Riesz-Quincunx-UNet Variational Auto-Encoder for Unsupervised Satellite Image Denoising

Multiresolution deep learning approaches, such as the U-Net architecture, have achieved high performance in classifying and segmenting images. Most traditional convolutional neural network (CNNs) architectures commonly use pooling to enlarge the receptive field, which usually results in irreversible information loss. The U-Net architecture avoids this information loss by introducing skip-connections that allow to reconstruct lost information. Leveraging this property of the U-Net, this study proposes to include a Riesz-Quincunx (RQ) wavelet transform, which combines 1) higher-order Riesz wavelet transform and 2) orthogonal Quincunx wavelets (commonly used to reduce blur in medical images) inside the U-Net to reduce noise in satellite images and their time-series. Combining both approaches, we introduce a hybrid Riesz-Quincunx-UNet Variational Auto-Encoder (RQUNet-VAE) scheme for image and time series decomposition used to reduce noise in satellite imagery. By including denoising capabilities directly inside the UNet architecture, we hypothesize that our RQUNet-VAE may improve downstream image processing tasks that use the traditional U-Net architecture.

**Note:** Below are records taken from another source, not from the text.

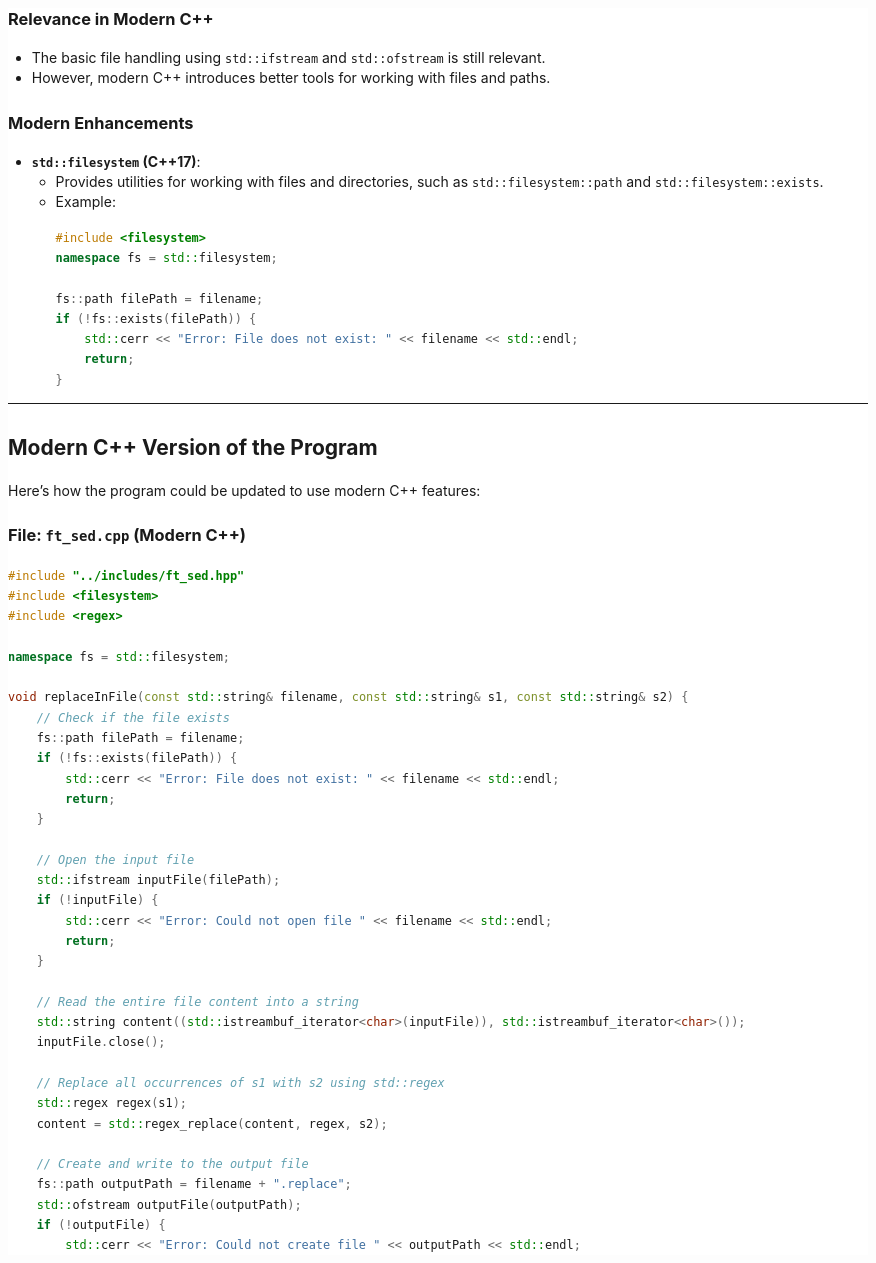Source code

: ### **Relevance in Modern C++**
- The basic file handling using `std::ifstream` and `std::ofstream` is still relevant.
- However, modern C++ introduces better tools for working with files and paths.

### **Modern Enhancements**
- **`std::filesystem` (C++17)**:
  - Provides utilities for working with files and directories, such as `std::filesystem::path` and `std::filesystem::exists`.
  - Example:
    ```cpp
    #include <filesystem>
    namespace fs = std::filesystem;

    fs::path filePath = filename;
    if (!fs::exists(filePath)) {
        std::cerr << "Error: File does not exist: " << filename << std::endl;
        return;
    }
    ```

---

## **Modern C++ Version of the Program**

Here’s how the program could be updated to use modern C++ features:

### **File: `ft_sed.cpp` (Modern C++)**
```cpp
#include "../includes/ft_sed.hpp"
#include <filesystem>
#include <regex>

namespace fs = std::filesystem;

void replaceInFile(const std::string& filename, const std::string& s1, const std::string& s2) {
    // Check if the file exists
    fs::path filePath = filename;
    if (!fs::exists(filePath)) {
        std::cerr << "Error: File does not exist: " << filename << std::endl;
        return;
    }

    // Open the input file
    std::ifstream inputFile(filePath);
    if (!inputFile) {
        std::cerr << "Error: Could not open file " << filename << std::endl;
        return;
    }

    // Read the entire file content into a string
    std::string content((std::istreambuf_iterator<char>(inputFile)), std::istreambuf_iterator<char>());
    inputFile.close();

    // Replace all occurrences of s1 with s2 using std::regex
    std::regex regex(s1);
    content = std::regex_replace(content, regex, s2);

    // Create and write to the output file
    fs::path outputPath = filename + ".replace";
    std::ofstream outputFile(outputPath);
    if (!outputFile) {
        std::cerr << "Error: Could not create file " << outputPath << std::endl;
```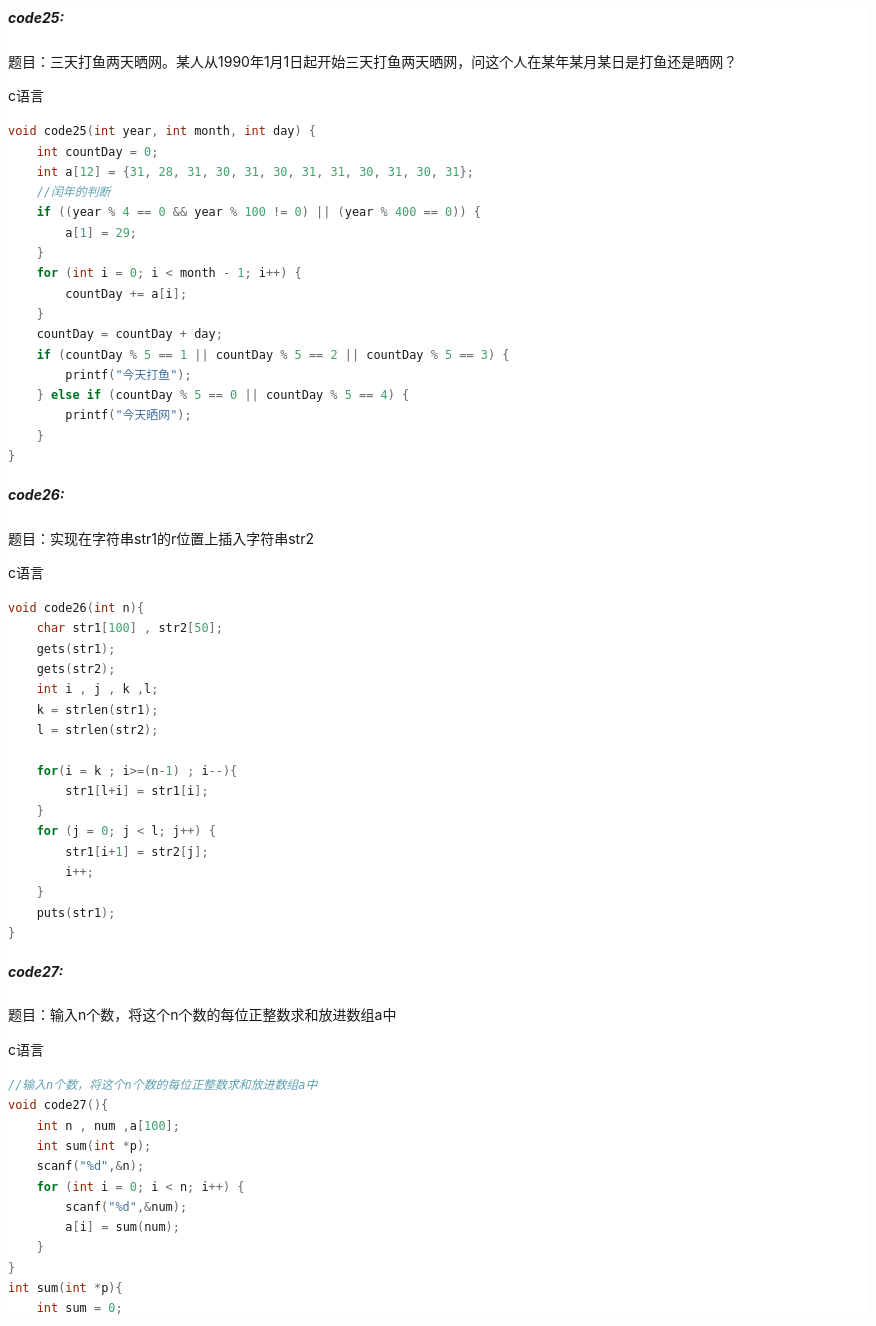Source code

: ##### code25:
题目：三天打鱼两天晒网。某人从1990年1月1日起开始三天打鱼两天晒网，问这个人在某年某月某日是打鱼还是晒网？

c语言
```c
void code25(int year, int month, int day) {
    int countDay = 0;
    int a[12] = {31, 28, 31, 30, 31, 30, 31, 31, 30, 31, 30, 31};
    //闰年的判断
    if ((year % 4 == 0 && year % 100 != 0) || (year % 400 == 0)) {
        a[1] = 29;
    }
    for (int i = 0; i < month - 1; i++) {
        countDay += a[i];
    }
    countDay = countDay + day;
    if (countDay % 5 == 1 || countDay % 5 == 2 || countDay % 5 == 3) {
        printf("今天打鱼");
    } else if (countDay % 5 == 0 || countDay % 5 == 4) {
        printf("今天晒网");
    }
}
```  

##### code26:
题目：实现在字符串str1的r位置上插入字符串str2

c语言
```c
void code26(int n){
    char str1[100] , str2[50];
    gets(str1);
    gets(str2);
    int i , j , k ,l;
    k = strlen(str1);
    l = strlen(str2);

    for(i = k ; i>=(n-1) ; i--){
        str1[l+i] = str1[i];
    }
    for (j = 0; j < l; j++) {
        str1[i+1] = str2[j];
        i++;
    }
    puts(str1);
}

``` 

##### code27:
题目：输入n个数，将这个n个数的每位正整数求和放进数组a中

c语言
```c
//输入n个数，将这个n个数的每位正整数求和放进数组a中
void code27(){
    int n , num ,a[100];
    int sum(int *p);
    scanf("%d",&n);
    for (int i = 0; i < n; i++) {
        scanf("%d",&num);
        a[i] = sum(num);
    }
}
int sum(int *p){
    int sum = 0;
```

We present qualitative and quantitative experimental results that demonstrate that our proposed RQUNet-VAE is effective at reducing noise in satellite imagery yielding results similar to other state-of-the-art noise reduction methods. We further show that our RQUNet-VAE outperforms the U-Net architecture specifically in cases where images exhibit high levels of noise. We show this result in two down-stream applications for multi-band satellite images, including image time-series decomposition and image segmentation.